La verdad, no tenía tiempo para discutir con ella.
Tenía que llamar al hotel y preguntar si Pedro había dejado algún mensaje. Cuando marcó el número, se preguntó si a Pedro no le extrañaría que ella nunca estuviera allí.
—Sí, señorita Chaves, el señor Alfonso ha dejado dicho que lo llame lo antes posible. Ha dejado su número.
Paula lo anotó y dio las gracias. Ella ya se sabía de memoria el número de teléfono de su casa y de Alfonso and Bernard.

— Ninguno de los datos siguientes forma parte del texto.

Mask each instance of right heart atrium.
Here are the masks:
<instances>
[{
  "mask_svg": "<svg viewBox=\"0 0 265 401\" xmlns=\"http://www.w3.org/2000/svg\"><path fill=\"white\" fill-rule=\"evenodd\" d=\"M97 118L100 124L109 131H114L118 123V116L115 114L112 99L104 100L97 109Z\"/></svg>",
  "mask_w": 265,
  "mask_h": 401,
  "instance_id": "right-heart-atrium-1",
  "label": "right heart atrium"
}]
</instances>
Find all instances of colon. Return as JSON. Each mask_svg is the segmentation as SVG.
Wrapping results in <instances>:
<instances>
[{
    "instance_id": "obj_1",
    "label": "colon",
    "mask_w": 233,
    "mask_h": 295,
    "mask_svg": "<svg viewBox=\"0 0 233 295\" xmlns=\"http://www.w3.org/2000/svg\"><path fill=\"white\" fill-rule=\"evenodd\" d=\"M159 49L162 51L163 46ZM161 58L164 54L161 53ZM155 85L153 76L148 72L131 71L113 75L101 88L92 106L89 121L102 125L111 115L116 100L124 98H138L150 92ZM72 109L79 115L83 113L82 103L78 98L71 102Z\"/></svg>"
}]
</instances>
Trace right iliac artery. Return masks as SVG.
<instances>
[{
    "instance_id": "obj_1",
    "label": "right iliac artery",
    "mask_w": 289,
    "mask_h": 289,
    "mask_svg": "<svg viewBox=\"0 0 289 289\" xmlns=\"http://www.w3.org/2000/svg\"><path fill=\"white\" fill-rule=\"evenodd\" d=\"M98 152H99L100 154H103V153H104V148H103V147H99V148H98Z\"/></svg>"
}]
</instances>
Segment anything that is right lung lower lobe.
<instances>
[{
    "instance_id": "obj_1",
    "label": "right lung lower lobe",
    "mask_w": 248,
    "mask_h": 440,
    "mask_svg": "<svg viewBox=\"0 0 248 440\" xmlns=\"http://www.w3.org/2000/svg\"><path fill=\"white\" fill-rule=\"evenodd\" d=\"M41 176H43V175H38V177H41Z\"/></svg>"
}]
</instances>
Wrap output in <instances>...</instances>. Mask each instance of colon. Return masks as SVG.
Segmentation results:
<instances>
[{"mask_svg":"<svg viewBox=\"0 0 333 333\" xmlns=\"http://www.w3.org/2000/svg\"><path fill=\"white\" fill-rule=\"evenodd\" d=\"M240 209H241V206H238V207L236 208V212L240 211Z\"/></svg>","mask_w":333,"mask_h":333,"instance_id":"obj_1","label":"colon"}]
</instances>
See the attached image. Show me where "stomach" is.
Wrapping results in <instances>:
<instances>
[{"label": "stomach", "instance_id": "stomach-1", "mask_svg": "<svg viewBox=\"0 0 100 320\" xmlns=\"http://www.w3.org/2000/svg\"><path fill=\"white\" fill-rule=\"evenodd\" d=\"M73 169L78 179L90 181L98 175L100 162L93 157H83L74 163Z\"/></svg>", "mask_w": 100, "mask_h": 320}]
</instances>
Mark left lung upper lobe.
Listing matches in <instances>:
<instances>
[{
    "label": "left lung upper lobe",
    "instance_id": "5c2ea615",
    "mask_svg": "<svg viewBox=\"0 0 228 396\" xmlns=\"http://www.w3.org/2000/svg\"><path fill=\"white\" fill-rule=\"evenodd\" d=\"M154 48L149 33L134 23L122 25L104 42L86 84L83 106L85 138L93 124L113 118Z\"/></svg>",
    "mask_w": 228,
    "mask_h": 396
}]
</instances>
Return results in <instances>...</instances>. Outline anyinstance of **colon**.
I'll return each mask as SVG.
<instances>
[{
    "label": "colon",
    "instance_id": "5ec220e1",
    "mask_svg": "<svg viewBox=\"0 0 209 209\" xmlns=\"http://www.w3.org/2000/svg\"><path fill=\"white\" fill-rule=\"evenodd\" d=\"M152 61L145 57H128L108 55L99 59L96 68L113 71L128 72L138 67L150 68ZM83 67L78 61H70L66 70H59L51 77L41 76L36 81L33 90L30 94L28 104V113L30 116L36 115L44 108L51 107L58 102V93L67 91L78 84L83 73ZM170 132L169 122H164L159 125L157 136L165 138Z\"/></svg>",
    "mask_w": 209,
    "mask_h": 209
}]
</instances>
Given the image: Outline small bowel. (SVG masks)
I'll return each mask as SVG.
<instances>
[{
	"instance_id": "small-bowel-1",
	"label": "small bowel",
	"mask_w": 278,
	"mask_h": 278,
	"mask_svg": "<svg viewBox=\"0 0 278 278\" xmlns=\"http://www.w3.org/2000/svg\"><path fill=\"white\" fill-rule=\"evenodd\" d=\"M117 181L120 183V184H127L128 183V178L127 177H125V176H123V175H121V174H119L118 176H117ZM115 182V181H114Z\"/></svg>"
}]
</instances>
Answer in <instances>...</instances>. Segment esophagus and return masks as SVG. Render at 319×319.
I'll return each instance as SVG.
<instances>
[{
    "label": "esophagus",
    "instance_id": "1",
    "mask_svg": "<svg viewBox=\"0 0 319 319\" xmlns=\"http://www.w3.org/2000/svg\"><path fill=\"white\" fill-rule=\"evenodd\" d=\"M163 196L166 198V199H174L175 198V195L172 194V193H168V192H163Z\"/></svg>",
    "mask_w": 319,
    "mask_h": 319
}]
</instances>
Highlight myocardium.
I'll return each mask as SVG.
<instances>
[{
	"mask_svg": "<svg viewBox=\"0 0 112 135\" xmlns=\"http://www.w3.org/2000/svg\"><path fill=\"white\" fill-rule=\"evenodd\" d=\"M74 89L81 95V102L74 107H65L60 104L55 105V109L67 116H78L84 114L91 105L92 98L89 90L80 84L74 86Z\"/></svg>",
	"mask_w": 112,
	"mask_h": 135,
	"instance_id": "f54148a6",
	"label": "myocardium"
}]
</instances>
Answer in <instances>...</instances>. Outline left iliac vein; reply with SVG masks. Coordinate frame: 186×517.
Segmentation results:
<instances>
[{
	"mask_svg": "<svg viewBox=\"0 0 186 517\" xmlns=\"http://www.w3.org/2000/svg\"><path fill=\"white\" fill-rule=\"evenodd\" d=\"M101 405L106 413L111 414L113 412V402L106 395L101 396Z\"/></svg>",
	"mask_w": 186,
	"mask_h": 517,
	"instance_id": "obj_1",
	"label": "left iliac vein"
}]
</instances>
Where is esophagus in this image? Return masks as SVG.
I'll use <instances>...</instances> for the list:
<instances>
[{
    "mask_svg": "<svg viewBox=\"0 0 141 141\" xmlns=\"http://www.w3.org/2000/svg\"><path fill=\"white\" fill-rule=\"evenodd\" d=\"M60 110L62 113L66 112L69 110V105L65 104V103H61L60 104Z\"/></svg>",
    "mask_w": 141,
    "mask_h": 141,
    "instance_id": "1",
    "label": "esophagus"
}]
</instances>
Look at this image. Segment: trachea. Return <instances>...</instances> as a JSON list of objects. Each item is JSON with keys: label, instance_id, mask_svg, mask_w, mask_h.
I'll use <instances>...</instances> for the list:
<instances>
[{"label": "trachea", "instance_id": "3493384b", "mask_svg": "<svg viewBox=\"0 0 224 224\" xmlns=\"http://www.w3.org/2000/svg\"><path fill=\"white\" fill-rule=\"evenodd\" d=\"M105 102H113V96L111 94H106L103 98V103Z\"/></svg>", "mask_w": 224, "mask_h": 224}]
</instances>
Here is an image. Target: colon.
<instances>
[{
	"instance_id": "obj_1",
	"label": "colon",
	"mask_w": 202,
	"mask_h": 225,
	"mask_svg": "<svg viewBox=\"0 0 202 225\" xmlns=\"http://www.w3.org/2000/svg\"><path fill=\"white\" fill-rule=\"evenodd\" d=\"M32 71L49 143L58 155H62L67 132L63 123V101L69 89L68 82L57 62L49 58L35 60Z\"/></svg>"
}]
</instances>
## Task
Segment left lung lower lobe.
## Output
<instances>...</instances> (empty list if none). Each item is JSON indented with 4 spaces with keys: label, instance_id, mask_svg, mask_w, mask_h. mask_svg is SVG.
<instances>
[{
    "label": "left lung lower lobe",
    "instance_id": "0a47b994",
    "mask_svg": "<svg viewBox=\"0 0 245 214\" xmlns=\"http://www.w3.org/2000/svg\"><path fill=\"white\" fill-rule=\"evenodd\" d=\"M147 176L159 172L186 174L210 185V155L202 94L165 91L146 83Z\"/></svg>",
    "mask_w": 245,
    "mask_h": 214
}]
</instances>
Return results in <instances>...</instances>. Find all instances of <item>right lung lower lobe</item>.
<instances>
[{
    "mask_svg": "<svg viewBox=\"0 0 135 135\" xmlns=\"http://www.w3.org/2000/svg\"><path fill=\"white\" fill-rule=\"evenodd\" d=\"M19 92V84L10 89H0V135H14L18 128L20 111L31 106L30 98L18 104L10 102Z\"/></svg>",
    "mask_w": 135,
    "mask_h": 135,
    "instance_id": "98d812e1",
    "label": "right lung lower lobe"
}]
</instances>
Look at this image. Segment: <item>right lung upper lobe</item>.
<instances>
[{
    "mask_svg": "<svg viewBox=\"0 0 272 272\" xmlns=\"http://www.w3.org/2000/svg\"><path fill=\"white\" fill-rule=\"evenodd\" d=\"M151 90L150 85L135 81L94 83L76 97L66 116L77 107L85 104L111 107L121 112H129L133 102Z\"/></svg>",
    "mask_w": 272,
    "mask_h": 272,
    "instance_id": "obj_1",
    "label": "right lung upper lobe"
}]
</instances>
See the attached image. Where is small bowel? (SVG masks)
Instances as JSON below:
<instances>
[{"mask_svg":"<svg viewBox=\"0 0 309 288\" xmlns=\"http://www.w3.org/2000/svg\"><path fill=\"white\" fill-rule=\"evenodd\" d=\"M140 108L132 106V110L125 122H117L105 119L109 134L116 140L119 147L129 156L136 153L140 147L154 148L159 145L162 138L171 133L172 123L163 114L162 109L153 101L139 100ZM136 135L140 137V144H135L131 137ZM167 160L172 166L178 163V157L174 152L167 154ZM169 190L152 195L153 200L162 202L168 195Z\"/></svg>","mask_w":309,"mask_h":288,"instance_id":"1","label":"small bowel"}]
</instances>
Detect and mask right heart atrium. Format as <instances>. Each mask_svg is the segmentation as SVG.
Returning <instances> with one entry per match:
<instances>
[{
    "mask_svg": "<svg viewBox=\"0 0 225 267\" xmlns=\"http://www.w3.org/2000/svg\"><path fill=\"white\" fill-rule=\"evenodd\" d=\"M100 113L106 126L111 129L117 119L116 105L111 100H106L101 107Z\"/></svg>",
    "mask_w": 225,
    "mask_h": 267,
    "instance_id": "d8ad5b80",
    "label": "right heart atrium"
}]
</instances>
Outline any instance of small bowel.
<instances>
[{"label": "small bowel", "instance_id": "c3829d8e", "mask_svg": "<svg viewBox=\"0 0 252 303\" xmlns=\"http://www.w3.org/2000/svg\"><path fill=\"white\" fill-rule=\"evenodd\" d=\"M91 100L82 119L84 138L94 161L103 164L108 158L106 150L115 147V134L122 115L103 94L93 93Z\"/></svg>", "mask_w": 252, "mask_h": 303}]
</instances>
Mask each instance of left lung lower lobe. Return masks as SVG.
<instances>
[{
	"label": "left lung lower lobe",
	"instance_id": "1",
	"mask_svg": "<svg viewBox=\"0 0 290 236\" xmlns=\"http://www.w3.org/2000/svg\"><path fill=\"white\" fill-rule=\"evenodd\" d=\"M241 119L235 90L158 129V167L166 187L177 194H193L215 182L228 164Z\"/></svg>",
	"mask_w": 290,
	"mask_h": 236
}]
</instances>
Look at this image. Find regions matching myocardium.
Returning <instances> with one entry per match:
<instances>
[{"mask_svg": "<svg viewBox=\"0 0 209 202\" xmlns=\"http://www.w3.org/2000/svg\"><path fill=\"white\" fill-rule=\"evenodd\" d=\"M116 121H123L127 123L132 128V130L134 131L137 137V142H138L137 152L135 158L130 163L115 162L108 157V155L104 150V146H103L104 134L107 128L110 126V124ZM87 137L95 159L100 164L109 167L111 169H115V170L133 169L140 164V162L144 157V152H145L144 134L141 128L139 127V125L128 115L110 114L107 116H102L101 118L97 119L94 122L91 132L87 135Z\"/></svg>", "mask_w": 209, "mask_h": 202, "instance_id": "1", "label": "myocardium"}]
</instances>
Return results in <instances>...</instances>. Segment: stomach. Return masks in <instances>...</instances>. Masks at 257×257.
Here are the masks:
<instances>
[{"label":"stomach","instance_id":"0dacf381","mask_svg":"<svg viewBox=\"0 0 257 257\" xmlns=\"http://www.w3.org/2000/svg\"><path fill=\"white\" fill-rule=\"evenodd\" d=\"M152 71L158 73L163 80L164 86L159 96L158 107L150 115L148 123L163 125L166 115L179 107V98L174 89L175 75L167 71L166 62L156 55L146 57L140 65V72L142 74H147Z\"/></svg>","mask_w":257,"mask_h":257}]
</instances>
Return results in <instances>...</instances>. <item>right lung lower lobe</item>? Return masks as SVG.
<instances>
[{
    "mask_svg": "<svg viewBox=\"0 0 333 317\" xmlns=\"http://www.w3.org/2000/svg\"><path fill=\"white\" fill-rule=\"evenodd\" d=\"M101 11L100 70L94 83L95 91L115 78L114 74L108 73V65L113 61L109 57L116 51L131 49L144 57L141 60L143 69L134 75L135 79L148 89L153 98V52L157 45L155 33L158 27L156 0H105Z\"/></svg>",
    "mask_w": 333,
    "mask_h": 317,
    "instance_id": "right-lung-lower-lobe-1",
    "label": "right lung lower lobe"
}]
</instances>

Pero, en vez de llamarlo directamente, Paula sacó las notas que había sacado del diario y comenzó a estudiarlas.
Mecánico. Ése era el número de teléfono del mecánico de Pedro. Paula tuvo un mal presentimiento, confirmado cuando llamó a Pedro.
—Paula, te he llamado para decirte que mi coche va a estar en el taller hasta el martes. Un cortocircuito se ha cargado todo el sistema eléctrico. ¿Podría pedirte un favor?
—Claro —le contestó, sabiendo lo que le iba a pedir.
—Odio tener que decir esto, pero ¿podrías ir a la exposición en tu coche?
“Dile que estás enferma. Empieza a reírte a carcajadas y dile que qué coincidencia, que el tuyo también está en el taller. De todas formas, es donde debería estar. Dile que ya quedarás con él en otra ocasión”.
—¿A qué hora quieres que vaya a buscarte?
Pedro le comunicó la dirección de su casa, una zona plagada de jóvenes profesionales.
—¿A las ocho y media? Estaré preparado.
Paula colgó el teléfono y se tapó la boca con las manos. Aquello iba a ser un verdadero desastre.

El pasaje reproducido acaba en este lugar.